There are movements and discussions happening about this, primarily with Millennial and GenZ demographics. I saw something on social media talking about how $100k was such a “you’ve made it, you’re rich milestone” for so long and how although it’s way above many people’s incomes, most families barely make ends meet with that. $100k in 1980 would be $363k today ($228k in 1990 and $173k in 2000).
The migrant children issues are difficult to solve with the infrastructure we have in place right now. If we had better immigration policies so families could legally work here and not be separated from their children, enforcement for kids to be educated instead of turning a blind eye to child labor, a better foster care system for kids who arrive alone, and universal healthcare that would be an improvement.
I read the article this weekend, and I was just down afterward. Lots of emotions.

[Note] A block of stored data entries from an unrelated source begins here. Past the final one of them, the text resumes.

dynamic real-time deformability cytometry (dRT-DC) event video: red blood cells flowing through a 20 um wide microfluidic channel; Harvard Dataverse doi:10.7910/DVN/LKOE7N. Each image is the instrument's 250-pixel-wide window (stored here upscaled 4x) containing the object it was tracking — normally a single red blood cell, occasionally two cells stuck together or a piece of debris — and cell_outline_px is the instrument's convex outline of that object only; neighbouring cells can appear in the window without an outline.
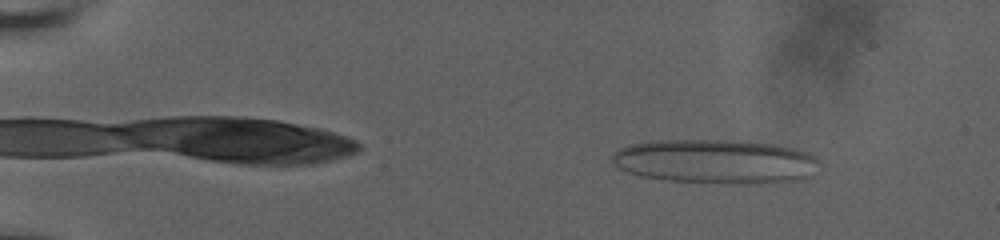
{"species": "human", "species_latin": "Homo sapiens", "temperature_condition": "room temperature", "stored_images_in_passage": 22, "camera_frame_rate_fps": 3000, "um_per_image_px": 0.085, "donor": {"sex": "male"}, "frame": {"image": 1, "passage_image": 4, "time_ms": 1.667, "image_size_px": [1000, 240], "cell_outline_px": [[820, 160], [812, 176], [800, 180], [756, 184], [668, 180], [644, 176], [628, 172], [620, 168], [612, 160], [612, 156], [620, 148], [632, 144], [660, 140], [732, 140], [772, 144], [792, 148], [808, 152], [816, 156]], "centroid_in_image_um": [60.9, 13.72], "position_along_channel_um": 24.1, "area_um2": 53.06}}
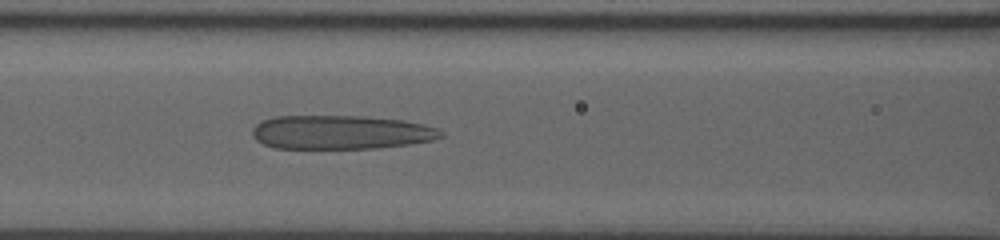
{"frame": {"image": 2, "passage_image": 22, "time_ms": 8.0, "image_size_px": [1000, 240], "cell_outline_px": [[444, 136], [432, 140], [408, 144], [380, 148], [276, 148], [264, 144], [256, 140], [252, 136], [252, 128], [260, 120], [276, 116], [360, 116], [404, 120], [424, 124], [440, 128], [444, 132]], "centroid_in_image_um": [28.99, 11.23], "position_along_channel_um": 137.6, "area_um2": 37.51}}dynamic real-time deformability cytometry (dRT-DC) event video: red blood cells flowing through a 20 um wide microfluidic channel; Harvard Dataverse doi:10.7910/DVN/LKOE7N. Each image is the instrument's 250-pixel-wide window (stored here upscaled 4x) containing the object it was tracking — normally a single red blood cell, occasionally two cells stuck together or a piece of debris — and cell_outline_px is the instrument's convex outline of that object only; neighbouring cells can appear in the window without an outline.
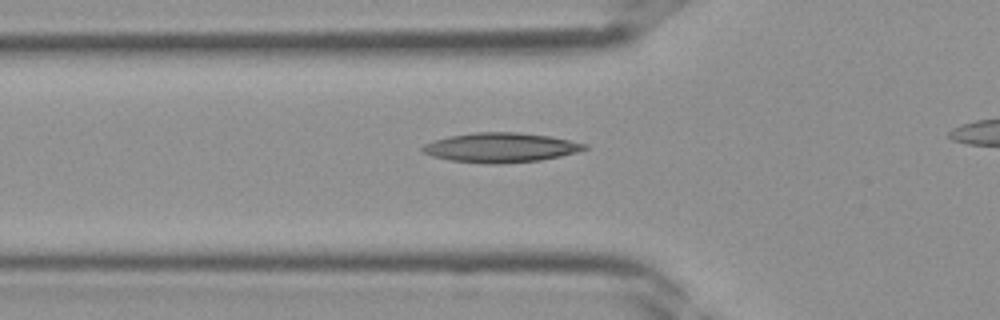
{"species": "Egyptian fruit bat (a non-hibernating species)", "species_latin": "Rousettus aegyptiacus", "temperature_condition": "room temperature", "stored_images_in_passage": 29, "camera_frame_rate_fps": 3000, "um_per_image_px": 0.085, "frame": {"image": 1, "passage_image": 9, "time_ms": 2.667, "image_size_px": [1000, 320], "cell_outline_px": [[588, 148], [576, 152], [560, 156], [540, 160], [504, 164], [488, 164], [448, 160], [432, 156], [424, 152], [420, 148], [424, 144], [432, 140], [448, 136], [476, 132], [516, 132], [552, 136], [588, 144]], "centroid_in_image_um": [42.55, 12.54], "position_along_channel_um": 83.3, "area_um2": 28.15}}
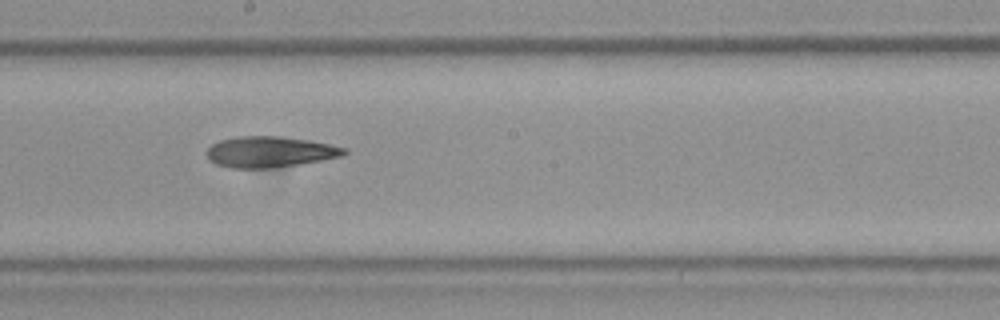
{"frame": {"image": 2, "passage_image": 17, "time_ms": 5.333, "image_size_px": [1000, 320], "cell_outline_px": [[348, 152], [344, 156], [300, 164], [276, 168], [232, 168], [216, 164], [208, 160], [204, 152], [212, 144], [220, 140], [236, 136], [280, 136], [308, 140], [348, 148]], "centroid_in_image_um": [22.93, 12.91], "position_along_channel_um": 225.3, "area_um2": 25.09}}
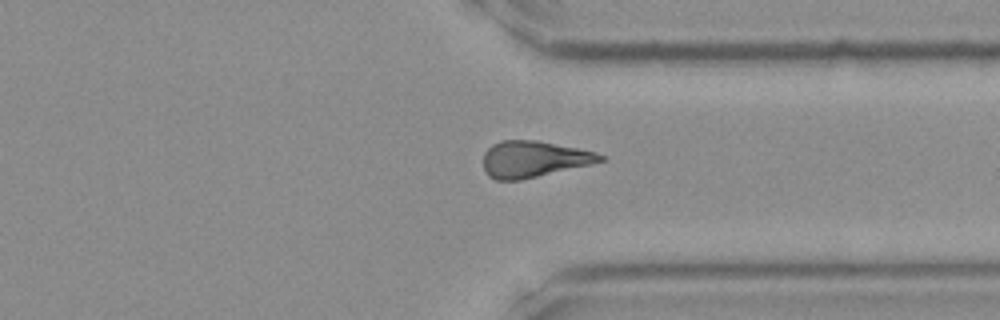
{"frame": {"image": 3, "passage_image": 25, "time_ms": 8.0, "image_size_px": [1000, 320], "cell_outline_px": [[608, 160], [592, 164], [520, 180], [496, 180], [488, 176], [484, 168], [484, 152], [492, 144], [500, 140], [536, 140], [596, 152], [604, 156]], "centroid_in_image_um": [45.36, 13.52], "position_along_channel_um": 366.0, "area_um2": 24.74}}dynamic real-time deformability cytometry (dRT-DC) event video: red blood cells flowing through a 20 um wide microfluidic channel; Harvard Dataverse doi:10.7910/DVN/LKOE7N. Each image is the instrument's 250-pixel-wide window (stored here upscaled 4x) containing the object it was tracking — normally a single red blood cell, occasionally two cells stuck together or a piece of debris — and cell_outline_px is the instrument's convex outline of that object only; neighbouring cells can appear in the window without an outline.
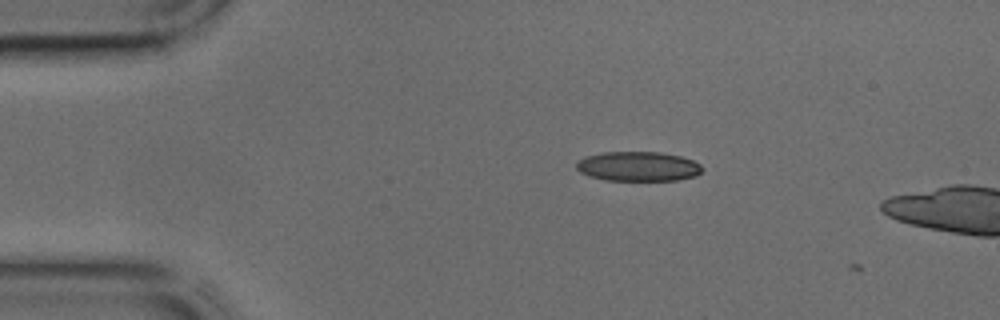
{"species": "common noctule bat (a hibernating species)", "species_latin": "Nyctalus noctula", "temperature_condition": "cold", "stored_images_in_passage": 3, "camera_frame_rate_fps": 3000, "um_per_image_px": 0.085, "animal": {"sex": "male", "body_mass_g": 17.9, "forearm_length_mm": 54.2}, "frame": {"image": 1, "passage_image": 1, "time_ms": 0.0, "image_size_px": [1000, 320], "cell_outline_px": [[704, 168], [696, 176], [676, 180], [604, 180], [588, 176], [580, 172], [576, 168], [576, 160], [584, 156], [604, 152], [660, 152], [680, 156], [692, 160], [700, 164]], "centroid_in_image_um": [54.2, 14.14], "position_along_channel_um": 30.8, "area_um2": 21.85}}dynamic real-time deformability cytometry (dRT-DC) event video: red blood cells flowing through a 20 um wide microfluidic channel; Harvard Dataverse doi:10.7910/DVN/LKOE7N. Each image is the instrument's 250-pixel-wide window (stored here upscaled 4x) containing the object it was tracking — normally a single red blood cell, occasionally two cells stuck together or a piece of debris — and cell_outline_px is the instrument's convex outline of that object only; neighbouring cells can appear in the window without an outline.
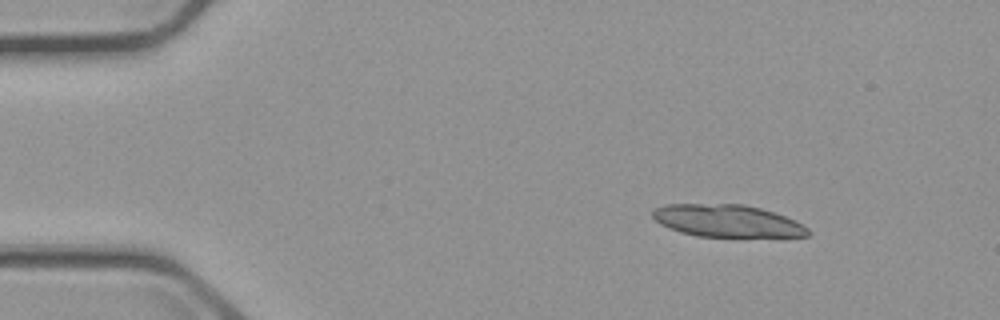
{"species": "common noctule bat (a hibernating species)", "species_latin": "Nyctalus noctula", "temperature_condition": "cold", "stored_images_in_passage": 5, "camera_frame_rate_fps": 3000, "um_per_image_px": 0.085, "animal": {"sex": "male", "body_mass_g": 23.1, "forearm_length_mm": 52.7}, "frame": {"image": 1, "passage_image": 2, "time_ms": 1.333, "image_size_px": [1000, 320], "cell_outline_px": [[812, 232], [808, 236], [696, 236], [680, 232], [660, 224], [652, 216], [652, 208], [664, 204], [744, 204], [760, 208], [796, 220], [808, 228]], "centroid_in_image_um": [61.78, 18.76], "position_along_channel_um": 23.2, "area_um2": 29.13}}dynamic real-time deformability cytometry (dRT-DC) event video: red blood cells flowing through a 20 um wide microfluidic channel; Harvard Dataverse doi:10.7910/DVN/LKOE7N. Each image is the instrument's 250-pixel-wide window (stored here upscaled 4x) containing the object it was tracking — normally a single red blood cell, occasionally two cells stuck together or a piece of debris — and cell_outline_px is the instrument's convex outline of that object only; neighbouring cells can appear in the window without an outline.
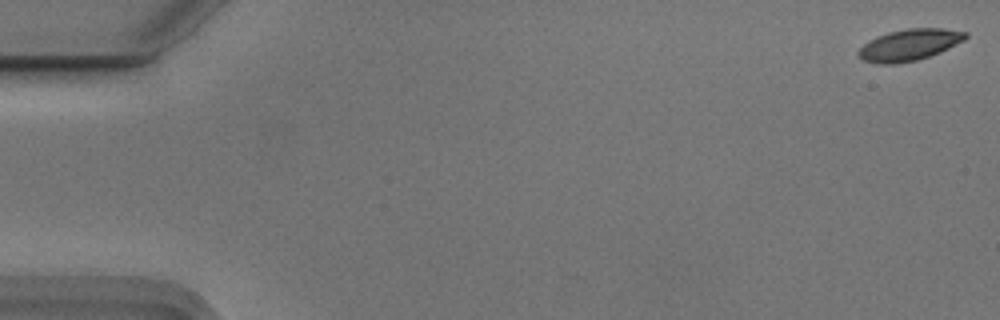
{"species": "Egyptian fruit bat (a non-hibernating species)", "species_latin": "Rousettus aegyptiacus", "temperature_condition": "cold", "stored_images_in_passage": 56, "camera_frame_rate_fps": 3000, "um_per_image_px": 0.085, "animal": {"sex": "male"}, "frame": {"image": 1, "passage_image": 1, "time_ms": 0.0, "image_size_px": [1000, 320], "cell_outline_px": [[968, 36], [964, 40], [940, 52], [916, 60], [896, 64], [880, 64], [864, 60], [856, 56], [856, 52], [868, 40], [876, 36], [888, 32], [908, 28], [944, 28], [968, 32]], "centroid_in_image_um": [77.27, 3.81], "position_along_channel_um": 7.7, "area_um2": 19.71}}
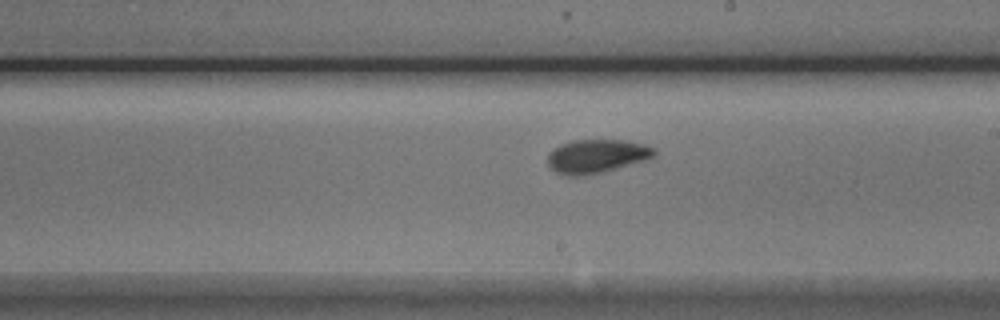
{"frame": {"image": 2, "passage_image": 32, "time_ms": 10.333, "image_size_px": [1000, 320], "cell_outline_px": [[656, 156], [644, 160], [600, 172], [584, 176], [568, 176], [556, 172], [548, 164], [548, 152], [552, 148], [560, 144], [572, 140], [624, 140], [644, 144], [656, 148]], "centroid_in_image_um": [50.69, 13.26], "position_along_channel_um": 238.3, "area_um2": 20.87}}
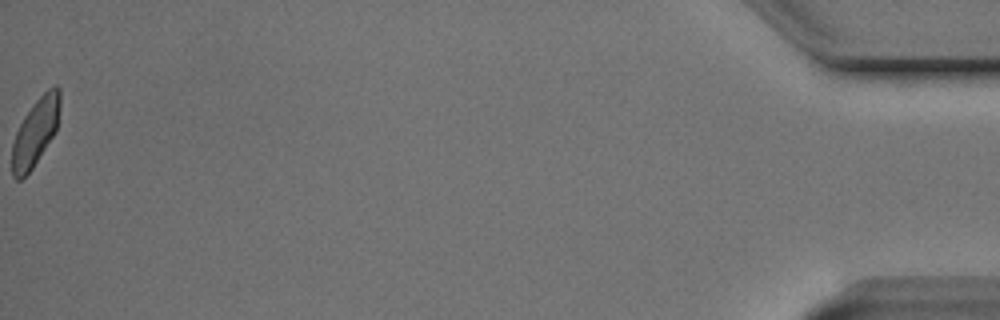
{"frame": {"image": 3, "passage_image": 56, "time_ms": 18.333, "image_size_px": [1000, 320], "cell_outline_px": [[60, 104], [56, 132], [32, 168], [20, 180], [16, 180], [12, 176], [12, 144], [16, 132], [24, 116], [32, 104], [48, 88], [56, 84], [60, 88]], "centroid_in_image_um": [3.02, 11.21], "position_along_channel_um": 432.2, "area_um2": 18.79}, "authors_computed_cell_mechanics": {"area_um2": 19.941, "velocity_mm_per_s": 3.7046, "shape_relaxation_time_tau1_ms": 3.4619, "shape_relaxation_time_tau2_ms": 2.0916, "deformation_change_tau1": 0.1251, "deformation_change_tau2": 0.0661}}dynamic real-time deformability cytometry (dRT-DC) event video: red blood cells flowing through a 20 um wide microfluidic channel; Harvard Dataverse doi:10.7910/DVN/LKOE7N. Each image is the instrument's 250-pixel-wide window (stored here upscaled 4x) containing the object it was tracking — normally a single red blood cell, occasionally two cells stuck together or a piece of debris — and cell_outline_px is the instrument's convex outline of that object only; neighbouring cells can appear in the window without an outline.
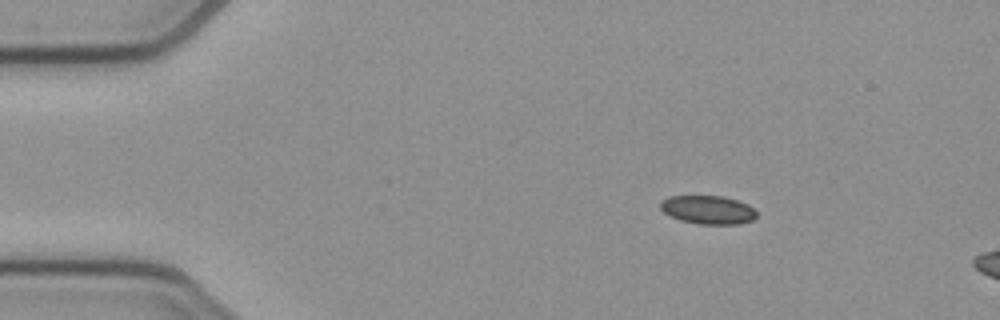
{"species": "common noctule bat (a hibernating species)", "species_latin": "Nyctalus noctula", "temperature_condition": "cold", "stored_images_in_passage": 13, "camera_frame_rate_fps": 3000, "um_per_image_px": 0.085, "animal": {"sex": "female", "body_mass_g": 21.9}, "frame": {"image": 1, "passage_image": 8, "time_ms": 2.333, "image_size_px": [1000, 320], "cell_outline_px": [[756, 216], [752, 220], [740, 224], [700, 224], [680, 220], [668, 216], [660, 208], [660, 200], [668, 196], [724, 196], [748, 204], [756, 212]], "centroid_in_image_um": [60.14, 17.83], "position_along_channel_um": 24.9, "area_um2": 16.07}}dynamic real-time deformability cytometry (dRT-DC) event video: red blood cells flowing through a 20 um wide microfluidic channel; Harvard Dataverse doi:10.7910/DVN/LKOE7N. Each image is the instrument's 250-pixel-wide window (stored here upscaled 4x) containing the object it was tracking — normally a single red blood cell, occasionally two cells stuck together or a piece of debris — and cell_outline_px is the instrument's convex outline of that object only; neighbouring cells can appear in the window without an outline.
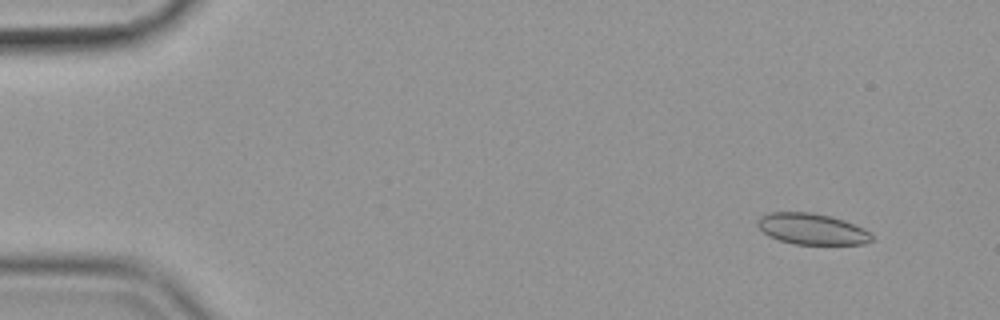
{"species": "common noctule bat (a hibernating species)", "species_latin": "Nyctalus noctula", "temperature_condition": "cold", "stored_images_in_passage": 56, "camera_frame_rate_fps": 3000, "um_per_image_px": 0.085, "animal": {"sex": "female", "body_mass_g": 19.9}, "frame": {"image": 1, "passage_image": 4, "time_ms": 1.0, "image_size_px": [1000, 320], "cell_outline_px": [[872, 240], [864, 244], [796, 244], [780, 240], [768, 236], [756, 224], [756, 220], [760, 216], [768, 212], [812, 212], [832, 216], [844, 220], [864, 228], [872, 236]], "centroid_in_image_um": [68.99, 19.45], "position_along_channel_um": 16.0, "area_um2": 20.75}}
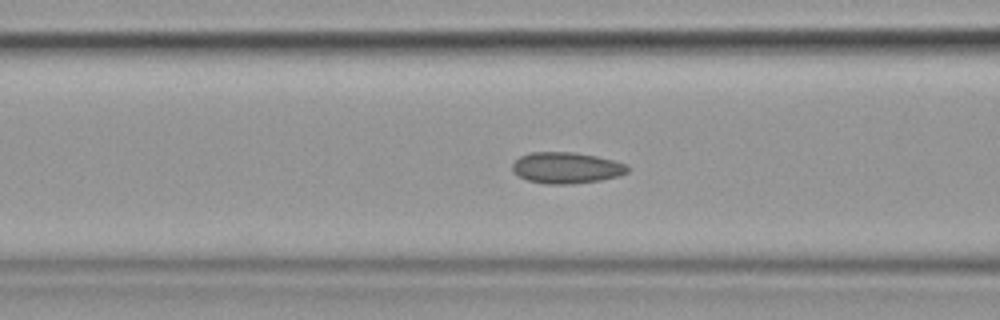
{"frame": {"image": 2, "passage_image": 22, "time_ms": 7.0, "image_size_px": [1000, 320], "cell_outline_px": [[628, 172], [620, 176], [600, 180], [572, 184], [544, 184], [528, 180], [512, 172], [512, 164], [520, 156], [528, 152], [572, 152], [596, 156], [628, 164]], "centroid_in_image_um": [48.14, 14.26], "position_along_channel_um": 118.5, "area_um2": 21.04}}
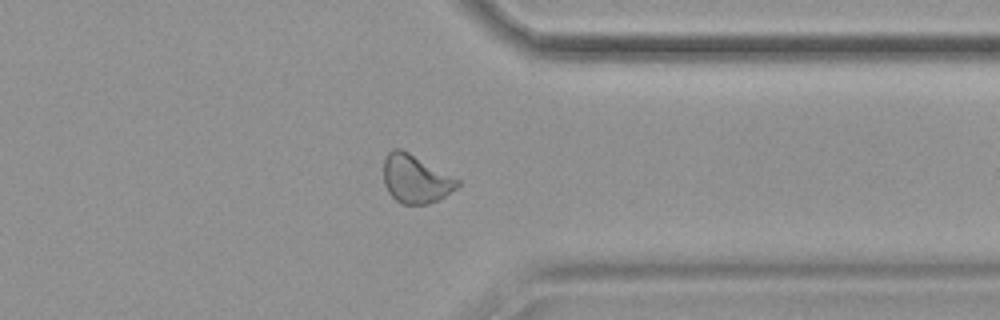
{"frame": {"image": 3, "passage_image": 44, "time_ms": 14.333, "image_size_px": [1000, 320], "cell_outline_px": [[460, 184], [456, 188], [444, 196], [428, 204], [404, 204], [396, 200], [388, 192], [384, 184], [384, 160], [388, 152], [392, 148], [400, 148], [408, 152], [460, 180]], "centroid_in_image_um": [35.3, 15.2], "position_along_channel_um": 376.1, "area_um2": 20.52}, "authors_computed_cell_mechanics": {"area_um2": 20.8658, "velocity_mm_per_s": 3.56, "shape_relaxation_time_tau1_ms": null, "shape_relaxation_time_tau2_ms": 1.8969, "deformation_change_tau1": null, "deformation_change_tau2": 0.0685}}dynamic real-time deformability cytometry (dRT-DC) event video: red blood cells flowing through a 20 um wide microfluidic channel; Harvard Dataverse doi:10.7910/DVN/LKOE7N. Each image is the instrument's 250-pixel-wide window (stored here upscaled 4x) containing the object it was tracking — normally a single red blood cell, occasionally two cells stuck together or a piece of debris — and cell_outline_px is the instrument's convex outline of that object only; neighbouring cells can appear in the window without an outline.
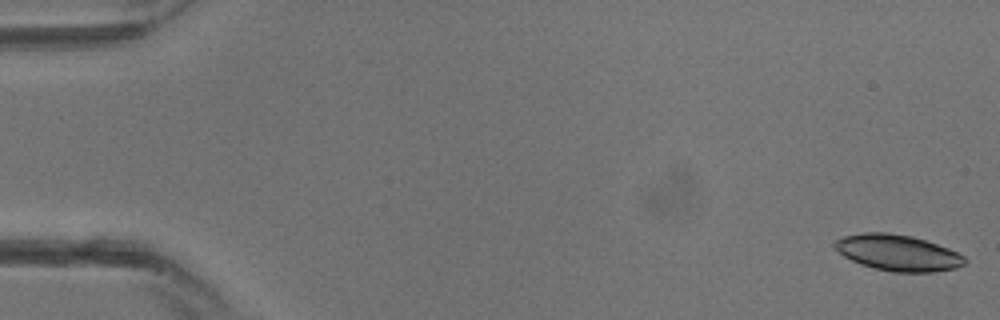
{"species": "common noctule bat (a hibernating species)", "species_latin": "Nyctalus noctula", "temperature_condition": "warm", "stored_images_in_passage": 15, "camera_frame_rate_fps": 3000, "um_per_image_px": 0.085, "animal": {"sex": "male", "body_mass_g": 13.3}, "frame": {"image": 1, "passage_image": 1, "time_ms": 0.0, "image_size_px": [1000, 320], "cell_outline_px": [[964, 264], [952, 268], [928, 272], [896, 272], [876, 268], [852, 260], [844, 256], [832, 244], [836, 240], [848, 236], [868, 232], [880, 232], [908, 236], [924, 240], [948, 248], [964, 256]], "centroid_in_image_um": [76.31, 21.48], "position_along_channel_um": 8.7, "area_um2": 26.3}}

I think back to the story I’ve heard around when The Jungle was published, and it lead to real reform. And I wonder what it would take today. Because, in many cases, we are no better with labor now. But I feel there is so much if the population that would see this as a “them” problem and not feel any compassion because it would never happen to them. And how far we’ve fallen.
Exactly - what it would take today would be for little blonde haired Susie and blue eyed Billy to be the ones working night shifts, risking their lives, blowing out Cheeto colored snot, and missing school. Then MAYBE it would matter.
If Cheeto dust is so horrible for the employees to work with, do we really need flaming hot Cheetos and the other 68 varieties of Cheetos in our lives? No. We’ve gone too far.